• **DATASET EXTRACT**
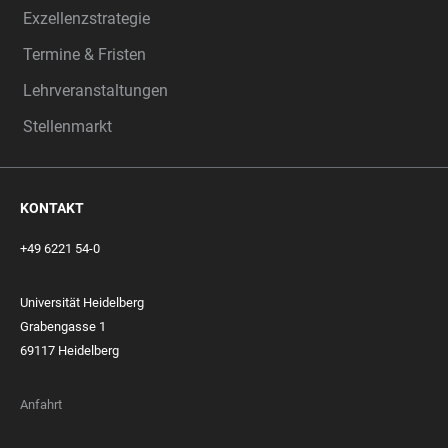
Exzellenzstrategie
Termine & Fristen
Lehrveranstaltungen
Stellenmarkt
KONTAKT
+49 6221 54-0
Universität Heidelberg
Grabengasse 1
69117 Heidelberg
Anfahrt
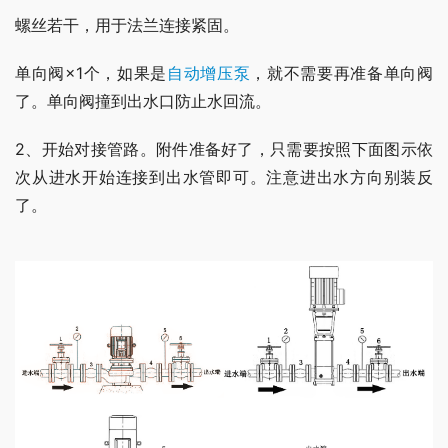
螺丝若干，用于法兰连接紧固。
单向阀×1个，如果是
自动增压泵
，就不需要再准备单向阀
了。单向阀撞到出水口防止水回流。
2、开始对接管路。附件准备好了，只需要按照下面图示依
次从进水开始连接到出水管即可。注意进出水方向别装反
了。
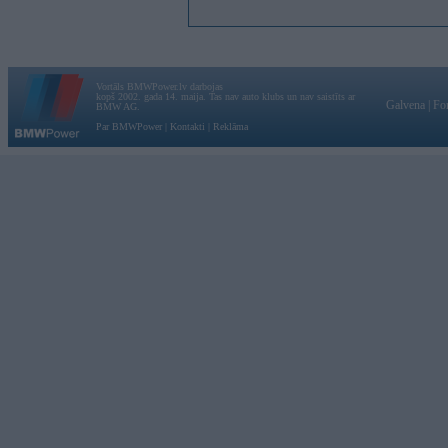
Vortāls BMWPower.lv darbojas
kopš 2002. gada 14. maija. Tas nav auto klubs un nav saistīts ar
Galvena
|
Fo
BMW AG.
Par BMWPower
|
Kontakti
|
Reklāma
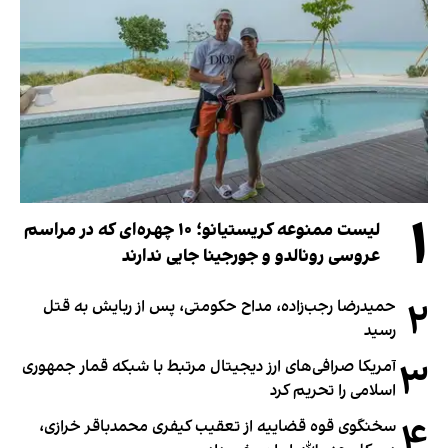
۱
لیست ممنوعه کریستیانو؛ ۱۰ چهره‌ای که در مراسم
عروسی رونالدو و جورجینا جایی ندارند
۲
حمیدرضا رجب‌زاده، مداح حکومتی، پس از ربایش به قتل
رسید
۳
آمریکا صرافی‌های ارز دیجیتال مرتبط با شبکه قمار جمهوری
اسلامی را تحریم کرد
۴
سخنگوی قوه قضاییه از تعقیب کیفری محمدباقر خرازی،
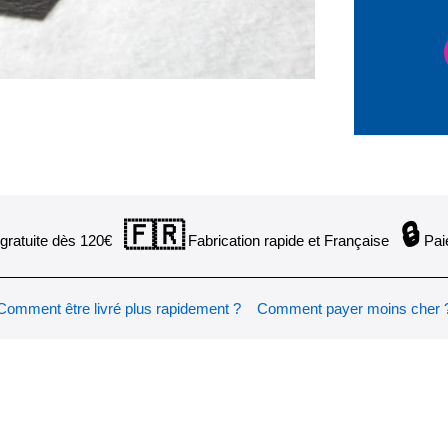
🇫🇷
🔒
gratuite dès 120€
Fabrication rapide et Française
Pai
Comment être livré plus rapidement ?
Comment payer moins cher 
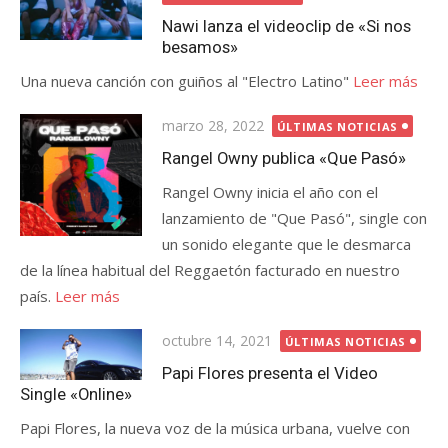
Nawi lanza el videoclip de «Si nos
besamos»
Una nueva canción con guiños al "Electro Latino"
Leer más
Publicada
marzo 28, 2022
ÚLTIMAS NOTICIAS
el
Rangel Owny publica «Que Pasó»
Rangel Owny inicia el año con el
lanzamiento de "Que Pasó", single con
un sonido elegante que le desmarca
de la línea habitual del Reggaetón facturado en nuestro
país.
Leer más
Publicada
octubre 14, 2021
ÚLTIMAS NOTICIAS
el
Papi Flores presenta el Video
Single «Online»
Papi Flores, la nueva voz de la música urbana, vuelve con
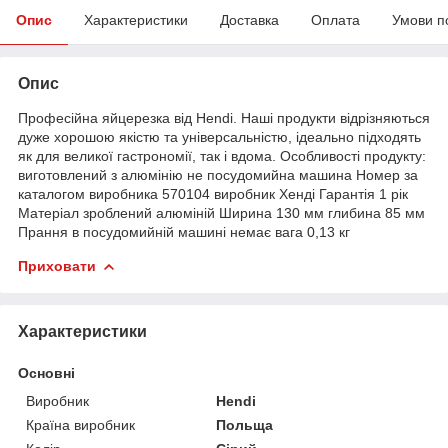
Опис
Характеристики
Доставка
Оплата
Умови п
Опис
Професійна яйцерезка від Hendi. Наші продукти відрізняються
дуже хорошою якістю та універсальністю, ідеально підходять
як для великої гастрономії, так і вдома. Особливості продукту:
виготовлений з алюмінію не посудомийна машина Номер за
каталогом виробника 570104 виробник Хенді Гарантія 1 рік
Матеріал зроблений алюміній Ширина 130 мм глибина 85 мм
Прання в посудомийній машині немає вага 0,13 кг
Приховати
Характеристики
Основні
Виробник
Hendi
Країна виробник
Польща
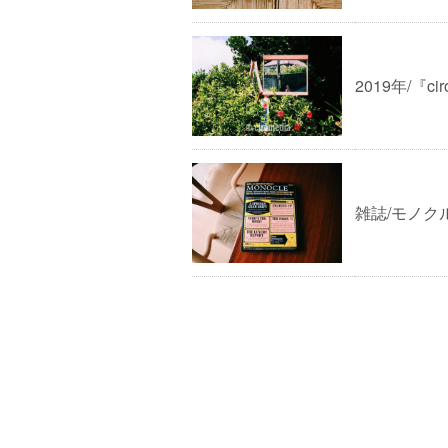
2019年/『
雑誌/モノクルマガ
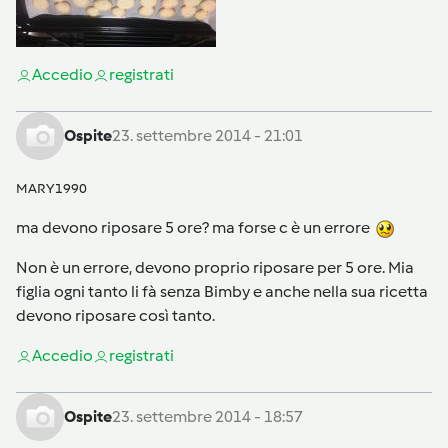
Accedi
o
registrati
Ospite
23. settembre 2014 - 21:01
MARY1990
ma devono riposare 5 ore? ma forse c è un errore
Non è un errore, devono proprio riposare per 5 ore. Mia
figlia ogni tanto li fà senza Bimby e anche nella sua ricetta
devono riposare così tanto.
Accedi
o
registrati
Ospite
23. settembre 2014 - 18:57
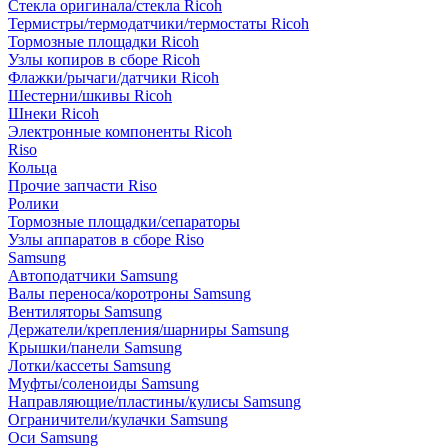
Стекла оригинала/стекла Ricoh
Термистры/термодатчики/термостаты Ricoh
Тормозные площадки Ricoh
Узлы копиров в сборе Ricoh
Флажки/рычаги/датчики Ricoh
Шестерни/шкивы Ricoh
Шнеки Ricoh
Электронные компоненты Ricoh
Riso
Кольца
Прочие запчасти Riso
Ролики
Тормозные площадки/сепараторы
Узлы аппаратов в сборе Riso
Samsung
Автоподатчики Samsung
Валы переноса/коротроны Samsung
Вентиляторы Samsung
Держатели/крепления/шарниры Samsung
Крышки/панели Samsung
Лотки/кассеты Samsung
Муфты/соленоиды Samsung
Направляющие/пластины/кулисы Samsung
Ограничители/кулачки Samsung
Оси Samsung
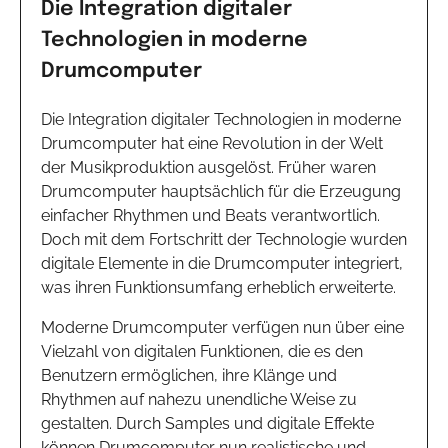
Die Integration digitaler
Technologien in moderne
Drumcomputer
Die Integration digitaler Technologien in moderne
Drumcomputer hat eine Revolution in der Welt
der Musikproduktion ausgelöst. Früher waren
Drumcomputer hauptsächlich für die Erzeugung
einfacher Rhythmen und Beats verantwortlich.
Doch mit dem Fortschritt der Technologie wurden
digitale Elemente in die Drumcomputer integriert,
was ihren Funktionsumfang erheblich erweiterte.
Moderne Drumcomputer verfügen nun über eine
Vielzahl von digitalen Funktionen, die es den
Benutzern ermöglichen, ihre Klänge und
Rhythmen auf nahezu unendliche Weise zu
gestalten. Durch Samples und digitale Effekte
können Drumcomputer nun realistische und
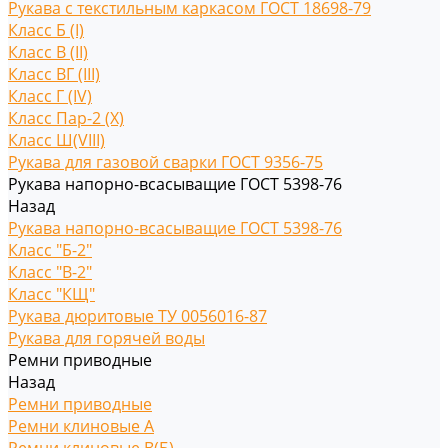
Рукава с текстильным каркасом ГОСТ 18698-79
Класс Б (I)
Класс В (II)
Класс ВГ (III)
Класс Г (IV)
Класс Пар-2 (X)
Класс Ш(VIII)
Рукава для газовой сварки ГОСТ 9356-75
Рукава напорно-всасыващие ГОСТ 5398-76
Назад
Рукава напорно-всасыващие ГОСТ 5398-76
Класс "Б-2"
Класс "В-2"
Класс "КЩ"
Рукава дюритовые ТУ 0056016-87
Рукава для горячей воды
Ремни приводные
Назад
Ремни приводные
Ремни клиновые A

...

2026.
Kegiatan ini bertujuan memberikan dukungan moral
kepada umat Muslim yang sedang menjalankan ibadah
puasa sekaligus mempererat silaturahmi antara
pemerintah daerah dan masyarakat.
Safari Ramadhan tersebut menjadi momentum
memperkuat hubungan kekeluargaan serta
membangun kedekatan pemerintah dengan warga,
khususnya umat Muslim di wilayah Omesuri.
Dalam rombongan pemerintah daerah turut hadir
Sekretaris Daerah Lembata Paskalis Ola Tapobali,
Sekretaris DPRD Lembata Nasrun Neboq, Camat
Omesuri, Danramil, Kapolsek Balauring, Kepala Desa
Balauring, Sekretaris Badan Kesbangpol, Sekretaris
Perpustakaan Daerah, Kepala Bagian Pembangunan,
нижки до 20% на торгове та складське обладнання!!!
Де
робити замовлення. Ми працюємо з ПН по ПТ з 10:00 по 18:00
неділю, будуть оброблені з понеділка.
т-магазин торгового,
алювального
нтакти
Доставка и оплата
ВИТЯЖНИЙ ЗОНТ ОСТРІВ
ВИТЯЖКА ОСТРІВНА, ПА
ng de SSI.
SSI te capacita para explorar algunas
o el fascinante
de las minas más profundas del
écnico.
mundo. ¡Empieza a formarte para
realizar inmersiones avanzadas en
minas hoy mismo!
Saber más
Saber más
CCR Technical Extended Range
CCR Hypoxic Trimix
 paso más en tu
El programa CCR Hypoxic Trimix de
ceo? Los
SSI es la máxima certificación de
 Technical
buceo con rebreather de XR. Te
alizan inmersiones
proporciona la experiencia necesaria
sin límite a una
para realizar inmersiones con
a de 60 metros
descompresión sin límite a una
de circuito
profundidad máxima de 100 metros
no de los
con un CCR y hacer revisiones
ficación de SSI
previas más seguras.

• **INSTRUCTION**
Scan the data for the word "Comment" and copy every line where it shows up.

• **YOUR SOLUTION**
Comment être livré plus rapidement ?
Comment payer moins cher 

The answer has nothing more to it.